Plugging into Production Networks: Industrialization Strategy in Less Developed Southeast Asian Countries
Ikuo Kuroiwa, editor
Date of publication:  2009
Publisher:  ISEAS / IDE-JETRO
Number of pages:  313
Code:  BM372


"This volume is a useful addition to the analysis of international commerce and economic integration in the 21st century. Trade in goods is now only a part of inter-twined international movements of investment, services, components, expertise and information. Intra-firm and intra-industry trade are growing far more rapidly than trade in commodities and finished manufactures. Production networks are a new paradigm made possible by massive improvements in information and communications technology that allow the production of goods or services to be broken into several stages, each located where value can be added most efficiently.

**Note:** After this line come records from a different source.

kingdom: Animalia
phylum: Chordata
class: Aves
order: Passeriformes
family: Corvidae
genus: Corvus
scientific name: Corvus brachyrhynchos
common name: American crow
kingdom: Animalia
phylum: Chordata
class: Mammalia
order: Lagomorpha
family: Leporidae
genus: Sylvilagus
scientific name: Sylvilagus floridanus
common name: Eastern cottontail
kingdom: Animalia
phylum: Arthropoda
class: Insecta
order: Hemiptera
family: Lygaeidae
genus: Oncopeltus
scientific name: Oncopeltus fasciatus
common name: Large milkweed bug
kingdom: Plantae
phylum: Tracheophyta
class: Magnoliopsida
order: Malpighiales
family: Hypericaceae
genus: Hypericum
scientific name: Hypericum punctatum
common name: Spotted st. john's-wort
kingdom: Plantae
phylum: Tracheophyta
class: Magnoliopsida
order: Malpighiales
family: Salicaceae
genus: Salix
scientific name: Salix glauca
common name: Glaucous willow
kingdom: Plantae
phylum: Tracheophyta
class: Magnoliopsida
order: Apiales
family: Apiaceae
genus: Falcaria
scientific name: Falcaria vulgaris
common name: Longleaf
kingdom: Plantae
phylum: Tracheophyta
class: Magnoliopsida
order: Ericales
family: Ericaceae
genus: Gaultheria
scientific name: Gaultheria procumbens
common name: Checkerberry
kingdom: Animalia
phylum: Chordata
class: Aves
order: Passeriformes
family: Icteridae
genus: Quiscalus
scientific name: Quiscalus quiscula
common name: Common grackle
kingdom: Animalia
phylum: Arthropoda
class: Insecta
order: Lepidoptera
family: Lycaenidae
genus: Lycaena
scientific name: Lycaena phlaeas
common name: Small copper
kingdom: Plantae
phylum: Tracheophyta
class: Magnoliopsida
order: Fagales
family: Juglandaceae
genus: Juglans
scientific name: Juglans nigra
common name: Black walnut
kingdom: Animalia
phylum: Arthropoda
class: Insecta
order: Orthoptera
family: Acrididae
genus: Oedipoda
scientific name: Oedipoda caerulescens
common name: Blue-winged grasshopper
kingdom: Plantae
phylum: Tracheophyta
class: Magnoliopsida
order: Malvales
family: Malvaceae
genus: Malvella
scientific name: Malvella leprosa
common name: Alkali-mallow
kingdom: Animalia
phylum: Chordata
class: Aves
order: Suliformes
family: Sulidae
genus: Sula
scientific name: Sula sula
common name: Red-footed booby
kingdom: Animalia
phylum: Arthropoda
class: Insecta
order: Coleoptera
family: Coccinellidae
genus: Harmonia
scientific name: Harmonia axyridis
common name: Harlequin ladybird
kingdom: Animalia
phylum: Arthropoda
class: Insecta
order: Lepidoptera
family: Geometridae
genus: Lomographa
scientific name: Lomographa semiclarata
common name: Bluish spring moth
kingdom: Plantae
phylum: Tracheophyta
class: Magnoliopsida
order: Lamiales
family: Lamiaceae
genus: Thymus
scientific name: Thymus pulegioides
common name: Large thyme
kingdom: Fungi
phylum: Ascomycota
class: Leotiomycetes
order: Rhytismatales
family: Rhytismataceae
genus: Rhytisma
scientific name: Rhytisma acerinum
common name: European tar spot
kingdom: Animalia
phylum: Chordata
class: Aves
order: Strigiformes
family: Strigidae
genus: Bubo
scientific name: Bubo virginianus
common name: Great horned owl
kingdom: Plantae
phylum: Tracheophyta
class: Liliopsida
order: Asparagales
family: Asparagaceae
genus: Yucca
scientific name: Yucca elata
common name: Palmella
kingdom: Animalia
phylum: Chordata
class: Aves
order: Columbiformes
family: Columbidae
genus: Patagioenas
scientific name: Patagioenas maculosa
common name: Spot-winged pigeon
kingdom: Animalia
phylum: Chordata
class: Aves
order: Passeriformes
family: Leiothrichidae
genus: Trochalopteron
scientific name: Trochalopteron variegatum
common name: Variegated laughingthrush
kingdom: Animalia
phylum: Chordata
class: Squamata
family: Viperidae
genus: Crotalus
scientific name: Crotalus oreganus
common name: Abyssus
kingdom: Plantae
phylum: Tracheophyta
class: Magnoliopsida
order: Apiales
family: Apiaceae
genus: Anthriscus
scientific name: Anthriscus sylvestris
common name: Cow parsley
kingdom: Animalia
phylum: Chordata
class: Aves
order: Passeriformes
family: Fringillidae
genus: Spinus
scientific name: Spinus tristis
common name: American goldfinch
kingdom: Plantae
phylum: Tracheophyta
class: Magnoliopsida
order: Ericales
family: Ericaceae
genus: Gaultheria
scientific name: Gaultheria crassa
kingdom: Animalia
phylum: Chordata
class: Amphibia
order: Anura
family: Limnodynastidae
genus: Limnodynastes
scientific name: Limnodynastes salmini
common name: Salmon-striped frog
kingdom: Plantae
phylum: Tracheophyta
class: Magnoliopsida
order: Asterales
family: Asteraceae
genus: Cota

The early chapters explain the nature of production networks and the way value is added in production bases linked by services along international supply chains. The country studies in the later chapters explain how economies can begin to engage with others along their physical borders, then build on these links to become more deeply involved. The volume provides a wealth of relevant data and references. These confirm that economic integration in East Asia is driven by market signals about evolving patterns of comparative advantage. Governments can do a lot to facilitate such market-driven integration, but this need not mean the negotiation of more preferential trade agreements" (Bulletin of Indonesian Economic Studies).

About the publication

This work focuses on how less developed economies in Southeast Asia, namely Cambodia, Laos, Myanmar and Vietnam (CLMV), can establish links with neighbouring countries and participate in production networks. It also takes a look at links between Singapore and the Batam-Bintan-Karimun (BBK) Special Economic Zone in Indonesia. Leading Southeast Asian economies have achieved rapid economic growth by participating in production networks organized by multinational enterprises. It is thus crucial for less developed economies in Southeast Asia to improve their investment climate, attract foreign direct investment, and form competitive industrial clusters. Service link costs must also be reduced substantially to make production fragmentation economically feasible. The authors in this book discuss these issues and provide policy recommendations.